Perhaps that is what my unrest is all about – the reality of the precarious nature of our very being has slapped me full in the fact, not once or twice but several times.

This week past was such an extraordinary week – my unemployment kicked in, rescuing us from the brink of some serious problems; Texas Senator Wendy Davis managed to ignite the flames of unrest with her dogged determination to disrupt unethical practices by a convoluted Texas Legislature; and then, the Supreme Court said that section 4 of the Defense of Marriage Act was unconstitutional. The “gutting” of the Voting Rights Act can actually been seen as an extraordinary event – it served to cause a lot of sometimes far too quiet people to stand up in outrage. That is a very good thing and will be needed if the US Congress does as the Supreme Court told them to do – fix the VRA so that it works properly. And then there was Pride. Pride celebrations were held all over the nation in the month of June but few that I have seen (online rather than in person) can compare with the elation of St. Louis Pride this year in particular. City buildings lit up in rainbow lights, gay pride flags flying throughout the downtown area, thousands upon thousands of people in downtown to express their support of their LGBT brothers and sisters and in celebration of the DOMA ruling.

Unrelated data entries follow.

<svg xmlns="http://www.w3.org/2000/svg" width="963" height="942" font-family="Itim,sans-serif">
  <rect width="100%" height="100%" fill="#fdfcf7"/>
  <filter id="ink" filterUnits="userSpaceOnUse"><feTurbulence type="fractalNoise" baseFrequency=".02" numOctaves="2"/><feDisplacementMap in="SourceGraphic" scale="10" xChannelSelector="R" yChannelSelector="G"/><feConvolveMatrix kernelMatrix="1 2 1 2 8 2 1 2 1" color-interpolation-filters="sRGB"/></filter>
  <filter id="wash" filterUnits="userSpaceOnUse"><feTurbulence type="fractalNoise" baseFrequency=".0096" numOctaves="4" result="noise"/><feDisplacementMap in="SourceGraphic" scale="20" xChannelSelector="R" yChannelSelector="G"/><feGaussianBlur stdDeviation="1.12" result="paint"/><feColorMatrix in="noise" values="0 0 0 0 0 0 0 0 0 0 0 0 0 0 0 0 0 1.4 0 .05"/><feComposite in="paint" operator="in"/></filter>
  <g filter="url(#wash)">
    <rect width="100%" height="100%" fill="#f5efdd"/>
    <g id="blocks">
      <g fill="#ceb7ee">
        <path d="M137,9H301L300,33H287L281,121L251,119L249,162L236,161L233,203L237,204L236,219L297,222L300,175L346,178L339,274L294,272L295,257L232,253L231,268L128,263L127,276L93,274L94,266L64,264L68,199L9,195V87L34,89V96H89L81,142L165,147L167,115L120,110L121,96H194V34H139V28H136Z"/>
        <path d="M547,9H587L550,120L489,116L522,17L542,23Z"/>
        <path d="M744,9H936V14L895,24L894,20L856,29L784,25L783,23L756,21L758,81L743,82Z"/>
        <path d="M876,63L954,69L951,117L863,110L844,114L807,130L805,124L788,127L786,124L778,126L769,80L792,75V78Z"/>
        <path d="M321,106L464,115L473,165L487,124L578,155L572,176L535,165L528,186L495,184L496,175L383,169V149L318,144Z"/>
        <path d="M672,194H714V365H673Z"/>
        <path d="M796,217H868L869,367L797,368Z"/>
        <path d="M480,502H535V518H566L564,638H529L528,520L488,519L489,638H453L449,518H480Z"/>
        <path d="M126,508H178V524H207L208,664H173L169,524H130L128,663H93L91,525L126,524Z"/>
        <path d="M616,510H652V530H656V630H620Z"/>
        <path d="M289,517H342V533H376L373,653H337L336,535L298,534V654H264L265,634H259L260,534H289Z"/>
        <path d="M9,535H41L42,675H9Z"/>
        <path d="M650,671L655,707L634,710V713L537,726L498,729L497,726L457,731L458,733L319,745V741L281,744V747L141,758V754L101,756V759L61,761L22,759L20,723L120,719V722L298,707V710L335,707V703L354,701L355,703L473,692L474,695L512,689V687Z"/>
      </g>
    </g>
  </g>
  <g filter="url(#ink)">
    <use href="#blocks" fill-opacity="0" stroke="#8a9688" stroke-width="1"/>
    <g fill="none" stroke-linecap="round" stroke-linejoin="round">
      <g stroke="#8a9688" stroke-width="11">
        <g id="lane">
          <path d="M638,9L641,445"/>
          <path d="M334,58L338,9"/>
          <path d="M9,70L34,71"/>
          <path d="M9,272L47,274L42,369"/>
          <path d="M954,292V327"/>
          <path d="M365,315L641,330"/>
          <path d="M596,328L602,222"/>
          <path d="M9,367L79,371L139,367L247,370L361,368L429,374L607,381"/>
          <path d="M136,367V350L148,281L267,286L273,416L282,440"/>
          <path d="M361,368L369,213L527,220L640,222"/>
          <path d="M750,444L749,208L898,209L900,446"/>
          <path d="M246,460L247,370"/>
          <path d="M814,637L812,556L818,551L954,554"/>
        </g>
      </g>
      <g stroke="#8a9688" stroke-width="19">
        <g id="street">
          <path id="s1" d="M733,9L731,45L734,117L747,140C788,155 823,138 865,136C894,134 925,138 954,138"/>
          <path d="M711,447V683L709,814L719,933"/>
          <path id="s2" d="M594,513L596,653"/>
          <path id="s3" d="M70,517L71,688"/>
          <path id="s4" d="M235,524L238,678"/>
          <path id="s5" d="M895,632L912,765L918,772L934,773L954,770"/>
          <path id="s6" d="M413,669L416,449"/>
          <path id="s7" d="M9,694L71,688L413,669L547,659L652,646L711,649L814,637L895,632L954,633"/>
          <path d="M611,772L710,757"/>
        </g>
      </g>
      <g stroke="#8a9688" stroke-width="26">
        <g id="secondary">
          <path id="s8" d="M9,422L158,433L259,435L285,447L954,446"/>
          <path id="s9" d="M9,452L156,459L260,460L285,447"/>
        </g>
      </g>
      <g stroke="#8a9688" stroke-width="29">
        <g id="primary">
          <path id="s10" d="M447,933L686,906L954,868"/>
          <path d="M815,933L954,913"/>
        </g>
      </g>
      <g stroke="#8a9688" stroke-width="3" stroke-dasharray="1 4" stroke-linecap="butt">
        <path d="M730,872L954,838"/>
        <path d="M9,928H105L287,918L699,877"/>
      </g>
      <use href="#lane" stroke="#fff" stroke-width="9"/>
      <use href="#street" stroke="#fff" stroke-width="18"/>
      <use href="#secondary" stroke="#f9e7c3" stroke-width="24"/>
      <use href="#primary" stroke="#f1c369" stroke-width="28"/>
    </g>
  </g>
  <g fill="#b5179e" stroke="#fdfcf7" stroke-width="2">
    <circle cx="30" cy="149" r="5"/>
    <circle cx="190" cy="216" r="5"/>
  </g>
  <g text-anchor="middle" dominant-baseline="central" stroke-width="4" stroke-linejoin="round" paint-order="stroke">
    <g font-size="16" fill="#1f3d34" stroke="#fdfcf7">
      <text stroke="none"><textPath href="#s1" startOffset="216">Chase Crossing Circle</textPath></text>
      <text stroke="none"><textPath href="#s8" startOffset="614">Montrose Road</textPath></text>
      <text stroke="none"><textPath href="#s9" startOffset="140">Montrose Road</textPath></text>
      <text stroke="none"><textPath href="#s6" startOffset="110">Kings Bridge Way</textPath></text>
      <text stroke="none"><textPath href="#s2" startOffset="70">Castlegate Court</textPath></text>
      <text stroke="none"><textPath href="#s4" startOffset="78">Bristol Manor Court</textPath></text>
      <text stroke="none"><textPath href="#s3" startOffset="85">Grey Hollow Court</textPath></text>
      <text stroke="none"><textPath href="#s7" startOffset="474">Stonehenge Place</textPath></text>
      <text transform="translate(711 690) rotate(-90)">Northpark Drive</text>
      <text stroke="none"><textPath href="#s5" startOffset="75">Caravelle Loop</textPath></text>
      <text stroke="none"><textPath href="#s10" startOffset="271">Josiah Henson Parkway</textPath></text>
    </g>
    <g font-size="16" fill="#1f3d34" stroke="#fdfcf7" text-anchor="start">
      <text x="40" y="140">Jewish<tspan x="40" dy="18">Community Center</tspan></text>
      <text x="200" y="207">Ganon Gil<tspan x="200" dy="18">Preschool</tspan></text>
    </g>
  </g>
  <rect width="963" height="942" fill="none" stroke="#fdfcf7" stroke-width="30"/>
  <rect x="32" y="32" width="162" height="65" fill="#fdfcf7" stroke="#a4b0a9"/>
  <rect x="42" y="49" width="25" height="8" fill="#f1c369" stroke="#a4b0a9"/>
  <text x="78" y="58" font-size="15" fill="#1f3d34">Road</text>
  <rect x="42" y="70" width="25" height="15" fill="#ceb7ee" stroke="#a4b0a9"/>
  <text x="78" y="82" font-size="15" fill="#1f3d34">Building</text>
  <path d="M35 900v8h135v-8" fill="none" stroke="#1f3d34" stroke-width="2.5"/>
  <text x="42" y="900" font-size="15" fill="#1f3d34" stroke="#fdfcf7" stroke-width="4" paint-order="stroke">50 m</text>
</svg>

All of these things happened from the edge…the margins. I watched intently from 8:30-ish p.m. to well past midnight on the evening of Wendy Davis’ stand against Rick Perry. I read of the Texas Legislature’s immediate response to the VRA’s gutting as they began plans to redistrict. And of course, the district that voted Wendy Davis into office is one of those areas to undergo remapping. I was up and glued to the SCOTUSblog the morning of the DOMA and Prop 8 decision. And I was in the midst of all the Pride events, working the Faith Aloud booth on Saturday, walking in the parade with the Episcopal Diocese of Missouri on Sunday, and later just enjoying the excitement of a large group of people elated at the current state of affairs. All of these things from the margin…not the mainstream…

I have been too long doing things that were not in my gifts set; skill sets, maybe, but gifts, no. I have forgotten that God gave me the gift of speaking out when others cannot or do not feel able. I have been afraid to write for fear of offending; forgetting that offense taken is often not the problem of the one supposedly causing the offense. As a friend of mine used to tell me – rather often, actually – “Honey, it ain’t always about you.” 

Besides that, not writing what I am called to write doesn’t make a whit of difference to those making decisions – people will make the decisions that they will make – regardless. But my lack of writing harms me, makes me timid, makes me fearful, makes me stay silent. Silence is no one’s friend. And it makes me seek comfort.

I cannot do what God calls me to do from the middle of the stream…not even from the Via Media. I am not called to see both sides. I may not always be on the same side (yeah, I probably will be) but I can’t stand in the middle. I am called to “comfort the afflicted and afflict the comfortable.” How can I do that from the middle? Others may have an answer for that but I don’t see one for me…at least not at this moment.

So, who knows where this pull will lead me? Who knows the works intended but God? I don’t even know if I am ready. I just know that I had to write all of this.

But I do have to say, putting this all in writing and onto the blog, scares me half to death. If not that many people see it, does it still count?